EXERCISE REQUIREMENTS:
Reproduce every line of the data below character for character, keeping the original line breaks.
****************************************
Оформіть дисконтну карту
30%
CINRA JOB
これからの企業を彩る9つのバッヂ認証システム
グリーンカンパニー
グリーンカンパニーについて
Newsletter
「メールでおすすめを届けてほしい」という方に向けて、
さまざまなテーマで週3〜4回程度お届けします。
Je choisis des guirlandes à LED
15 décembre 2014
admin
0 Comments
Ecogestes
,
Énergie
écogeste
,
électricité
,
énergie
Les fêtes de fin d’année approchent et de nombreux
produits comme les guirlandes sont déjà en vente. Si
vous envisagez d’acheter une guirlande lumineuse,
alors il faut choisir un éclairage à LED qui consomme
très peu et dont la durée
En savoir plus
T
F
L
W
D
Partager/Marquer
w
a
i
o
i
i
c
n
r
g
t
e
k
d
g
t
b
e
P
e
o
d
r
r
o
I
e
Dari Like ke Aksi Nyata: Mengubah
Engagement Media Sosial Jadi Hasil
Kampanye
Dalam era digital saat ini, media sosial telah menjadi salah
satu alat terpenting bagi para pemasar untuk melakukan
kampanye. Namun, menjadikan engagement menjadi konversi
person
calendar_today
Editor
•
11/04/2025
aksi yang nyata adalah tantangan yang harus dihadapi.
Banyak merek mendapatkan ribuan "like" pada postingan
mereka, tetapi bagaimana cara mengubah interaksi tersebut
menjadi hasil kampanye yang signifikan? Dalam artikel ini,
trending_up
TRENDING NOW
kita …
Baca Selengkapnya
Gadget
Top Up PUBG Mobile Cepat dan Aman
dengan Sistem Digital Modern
****************************************
RESPONSE TO THIS EXERCISE:
Оформіть дисконтну карту
30%
CINRA JOB
これからの企業を彩る9つのバッヂ認証システム
グリーンカンパニー
グリーンカンパニーについて
Newsletter
「メールでおすすめを届けてほしい」という方に向けて、
さまざまなテーマで週3〜4回程度お届けします。
Je choisis des guirlandes à LED
15 décembre 2014
admin
0 Comments
Ecogestes
,
Énergie
écogeste
,
électricité
,
énergie
Les fêtes de fin d’année approchent et de nombreux
produits comme les guirlandes sont déjà en vente. Si
vous envisagez d’acheter une guirlande lumineuse,
alors il faut choisir un éclairage à LED qui consomme
très peu et dont la durée
En savoir plus
T
F
L
W
D
Partager/Marquer
w
a
i
o
i
i
c
n
r
g
t
e
k
d
g
t
b
e
P
e
o
d
r
r
o
I
e
Dari Like ke Aksi Nyata: Mengubah
Engagement Media Sosial Jadi Hasil
Kampanye
Dalam era digital saat ini, media sosial telah menjadi salah
satu alat terpenting bagi para pemasar untuk melakukan
kampanye. Namun, menjadikan engagement menjadi konversi
person
calendar_today
Editor
•
11/04/2025
aksi yang nyata adalah tantangan yang harus dihadapi.
Banyak merek mendapatkan ribuan "like" pada postingan
mereka, tetapi bagaimana cara mengubah interaksi tersebut
menjadi hasil kampanye yang signifikan? Dalam artikel ini,
trending_up
TRENDING NOW
kita …
Baca Selengkapnya
Gadget
Top Up PUBG Mobile Cepat dan Aman
dengan Sistem Digital Modern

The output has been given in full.